• EXERCISE BRIEF
In the copy, keep every record exact and leave out all images.

--*--

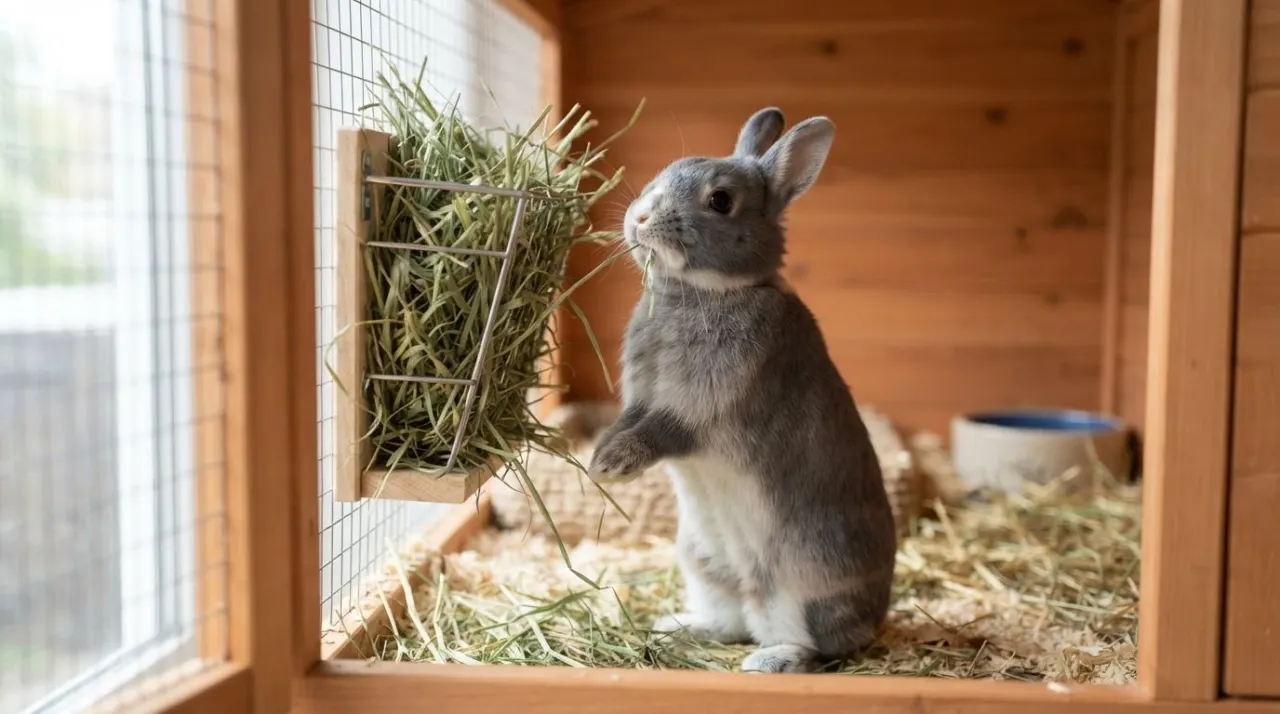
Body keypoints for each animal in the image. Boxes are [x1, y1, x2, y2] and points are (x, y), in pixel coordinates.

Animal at [586, 107, 898, 674]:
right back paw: (679, 628)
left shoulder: (703, 407)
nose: (639, 218)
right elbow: (628, 419)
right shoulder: (640, 398)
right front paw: (598, 460)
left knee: (812, 645)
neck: (705, 291)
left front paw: (613, 467)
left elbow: (663, 431)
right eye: (668, 170)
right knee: (730, 622)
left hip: (805, 582)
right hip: (701, 562)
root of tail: (874, 619)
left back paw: (769, 662)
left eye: (720, 201)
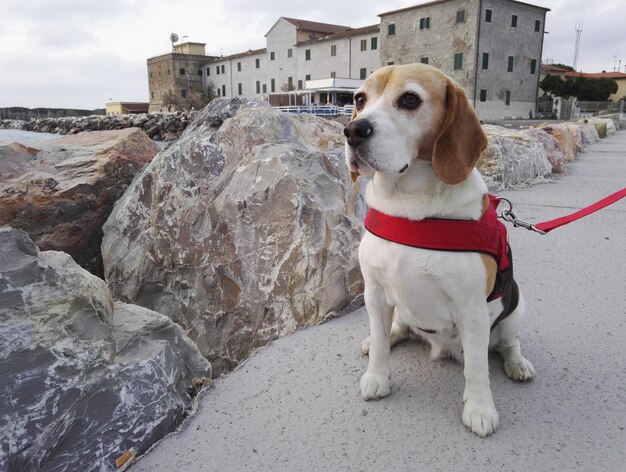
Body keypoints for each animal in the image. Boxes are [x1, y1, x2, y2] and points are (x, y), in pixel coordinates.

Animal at [344, 64, 532, 436]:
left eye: (409, 99)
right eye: (359, 99)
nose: (353, 130)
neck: (409, 205)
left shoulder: (472, 309)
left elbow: (477, 368)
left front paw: (479, 409)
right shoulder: (374, 292)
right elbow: (381, 346)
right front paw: (377, 376)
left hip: (515, 308)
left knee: (506, 343)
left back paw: (518, 363)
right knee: (397, 330)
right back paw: (378, 340)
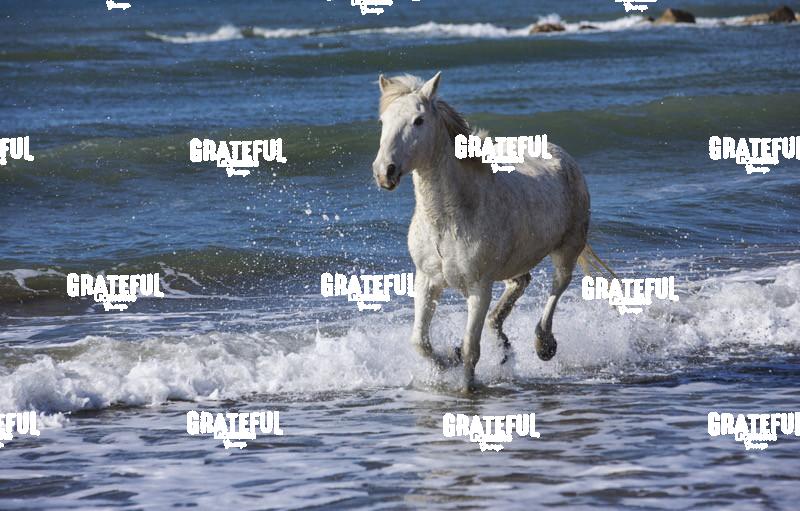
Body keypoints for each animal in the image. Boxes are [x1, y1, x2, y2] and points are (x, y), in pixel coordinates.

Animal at [372, 72, 609, 391]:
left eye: (418, 121)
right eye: (383, 121)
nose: (384, 171)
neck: (448, 220)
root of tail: (561, 153)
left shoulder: (479, 287)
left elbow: (471, 348)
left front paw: (466, 387)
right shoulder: (426, 280)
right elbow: (420, 342)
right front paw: (449, 360)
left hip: (568, 247)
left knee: (558, 285)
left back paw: (544, 344)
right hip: (517, 260)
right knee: (519, 283)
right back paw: (503, 340)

--*--

• TASK RESPONSE
Body keypoints for each animal in the image. Boxes are [x1, y1, x2, y2] and points are (x, y), in pixel coordinates.

Animal at [586, 107, 898, 674]:
right back paw: (679, 628)
left shoulder: (703, 407)
nose: (639, 218)
right elbow: (628, 419)
right shoulder: (640, 398)
right front paw: (598, 460)
left knee: (812, 645)
neck: (705, 291)
left front paw: (613, 467)
left elbow: (663, 431)
right eye: (668, 170)
right knee: (730, 622)
left hip: (805, 582)
right hip: (701, 562)
root of tail: (874, 619)
left back paw: (769, 662)
left eye: (720, 201)
Body keypoints for each animal in the image. Boxes are [x1, y1, x2, y2] and points are (x, y), in pixel coordinates.

Animal at [344, 64, 532, 436]:
left eye: (409, 99)
right eye: (359, 99)
nose: (353, 130)
neck: (409, 205)
left shoulder: (472, 309)
left elbow: (477, 368)
left front paw: (479, 409)
right shoulder: (374, 292)
right elbow: (381, 346)
right front paw: (377, 376)
left hip: (515, 308)
left knee: (506, 343)
left back paw: (518, 363)
right knee: (397, 330)
right back paw: (378, 340)
Body keypoints for each animal in the image. Boxes are [x1, y1, x2, y2] and points are (x, y), in pixel coordinates.

Animal at [372, 72, 609, 391]:
left eye: (418, 121)
right eye: (383, 121)
nose: (384, 171)
neck: (448, 220)
root of tail: (561, 153)
left shoulder: (479, 287)
left elbow: (471, 348)
left front paw: (466, 387)
right shoulder: (426, 280)
right elbow: (420, 342)
right front paw: (449, 360)
left hip: (568, 247)
left knee: (558, 285)
left back paw: (544, 344)
right hip: (517, 260)
right knee: (519, 283)
right back paw: (503, 340)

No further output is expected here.